Por Brígido Almendárez*
En la vida hay pocas cosas que no podemos enseñar: a escuchar el agua que desborda en la palabra cántaro; el placer implícito al pisar las hojas secas un otoño, o el gusto por tirarse al pasto con el único propósito de ver partir alguna nube. Ah, y por supuesto, enseñar a escribir un cuento, un poema, una obra de teatro. Si para algo somos absolutamente incompetentes es para inocular lo elemental. Son pocas cosas para las que no tenemos todavía capacidad; enseñar a hacer literatura es, por extraño que parezca, una de ésas.
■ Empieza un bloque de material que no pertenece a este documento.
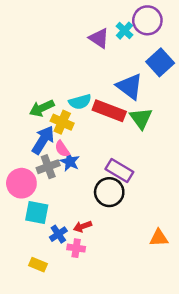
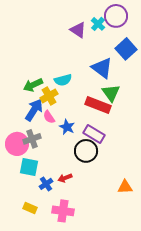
red rectangle: (109, 111) -> (98, 105), moved
yellow cross: (62, 122) -> (49, 96), turned 36
blue star: (70, 162) -> (67, 127), moved
gray cross: (48, 167) -> (32, 139), moved
pink cross: (76, 248) -> (63, 211), moved, size x1.5

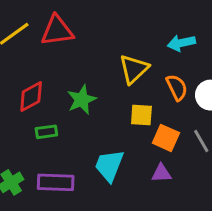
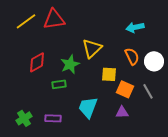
yellow triangle: (134, 69) -> (92, 48), moved
green rectangle: (46, 132) -> (59, 84), moved
purple rectangle: (56, 182) -> (53, 118), size x0.7

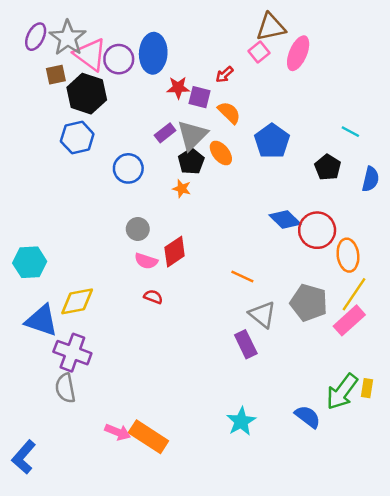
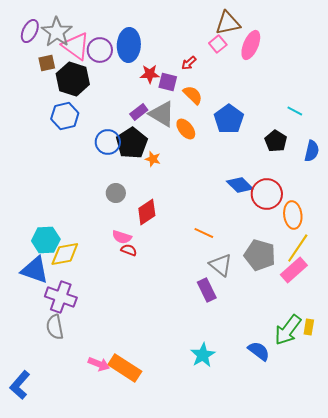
gray triangle: (192, 135) -> (162, 114), turned -44
black pentagon: (191, 161) -> (132, 143), moved, size x1.4
pink semicircle: (146, 261) -> (122, 237), moved
cyan hexagon: (30, 262) -> (46, 240), moved

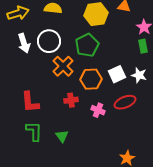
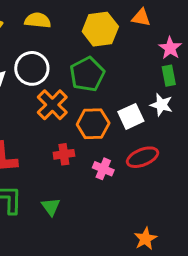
white star: (139, 75) -> (161, 105), moved

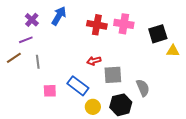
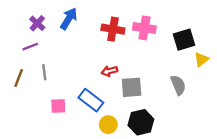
yellow triangle: (173, 51) -> (201, 59), turned -40
brown line: (14, 58) -> (19, 78), moved, turned -35
gray semicircle: (143, 88) -> (178, 85), moved

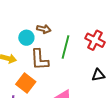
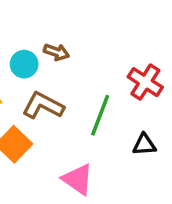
green line: (65, 47) -> (100, 115), moved
brown L-shape: (40, 60) -> (43, 106), turned 115

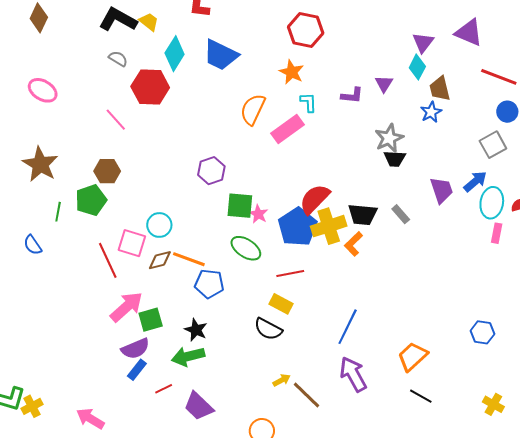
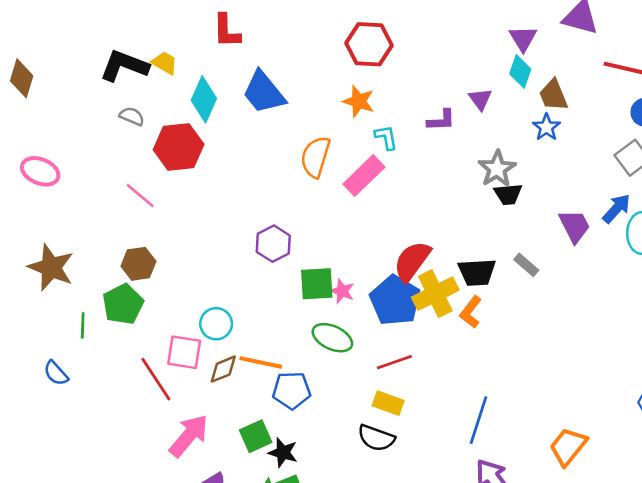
blue trapezoid: (221, 55) -> (264, 92), turned 33
green square: (151, 320) -> (256, 436), moved

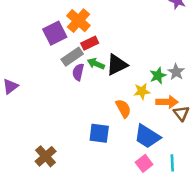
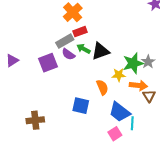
purple square: (55, 33) -> (48, 63), moved
purple semicircle: (78, 72) -> (68, 54), turned -72
green star: (158, 76) -> (133, 63), size x1.5
brown cross: (46, 156) -> (35, 120), turned 30
cyan line: (172, 163) -> (132, 123), moved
Lo digo con la certeza, o con la temeridad –mejor dicho– de quien ha tenido a su cargo algunos talleres de escritura. Lo que no niego en mi postura es que se pueda aprender. Lo que rechazo rotundamente es que podamos enseñar a escribir. Porque en literatura enseñar y aprender no van siempre de la mano, para zanjar de tajo: no son la misma cosa.
Lo que vende un taller, cualquier taller de escritura, es la ilusión de que alguien, por currículum –esa cosa extraña que para nada resume la experiencia– tiene la capacidad de enseñar a escribir. Sólo quien ha braceado esas aguas identificará en seguida la inconsistencia de esa oferta. Con lo que se juega en realidad allí, es con la idea de que aprender a escribir es posible. Y lo es. Lo que nunca se aclara es la diferencia imperceptible, pero elemental, entre aprender y enseñar. Nadie que respete el oficio podría ufanarse de enseñar a escribir. Es un sinsentido tan grande como decir que somos capaces de enseñar a caminar, cuando en realidad a lo único que podemos aspirar es a sostener a quien, por sí mismo, ha dado un paso. Y en esa dinámica, el único mérito –si es que existe alguno– de quien dirige un taller literario es identificar quién corre, quién salta, quién camina.
Porque es rarísimo escuchar decir a alguien que aprendió a escribir después de pasar por equis taller de escritura. Difícilmente sucede. Y quien lo afirme, casi seguro está mintiendo. Un escritor es en realidad la suma de su biblioteca, toda la música que habita su cabeza, los días de sol y los de lodo que ha bancado; su épica personal y su fracaso.
Quizá hacer literatura sea uno de los oficios más misteriosos, por no decir inexplicables, que el ser humano haya ejercido. ¿O es que es posible explicar de dónde viene el don para mandarse un verso como un relámpago? ¿O la idea para escribir un cuento que nos vuele la cabeza? ¿De dónde el talento para redactar un ensayo sólido como una piedra, o el ritmo que sostiene a toda buena prosa? La respuesta –obviamente– es que no hay respuesta. Pensar que hay una fórmula y que alguien la posee, es tan absurdo como creer que todo balón que pateemos irá a parar irremediablemente al ángulo; como «si hubiera un remoto parecido entre escribir y hacer goles, o entre escribir y parar un penalti, o entre escribir y caminar por las calles del centro. Si esto que hago –confiesa el escritor Héctor Abad Faciolince– fuera como sumar y restar y elevar al cuadrado; si fuera como rezar y pedir un milagro que no ocurre».
Si le concedemos la razón al escritor colombiano, escribir es, desde cualquier punto de vista, la búsqueda desesperada de un milagro. Y nadie, que no sea capaz de caminar sobre las aguas, podría apropiarse el secreto que ronda ese misterio.
*Brígido Almendárez. Es lector. Noctívago. Cultiva un par de limoneros. Extraña a su perro.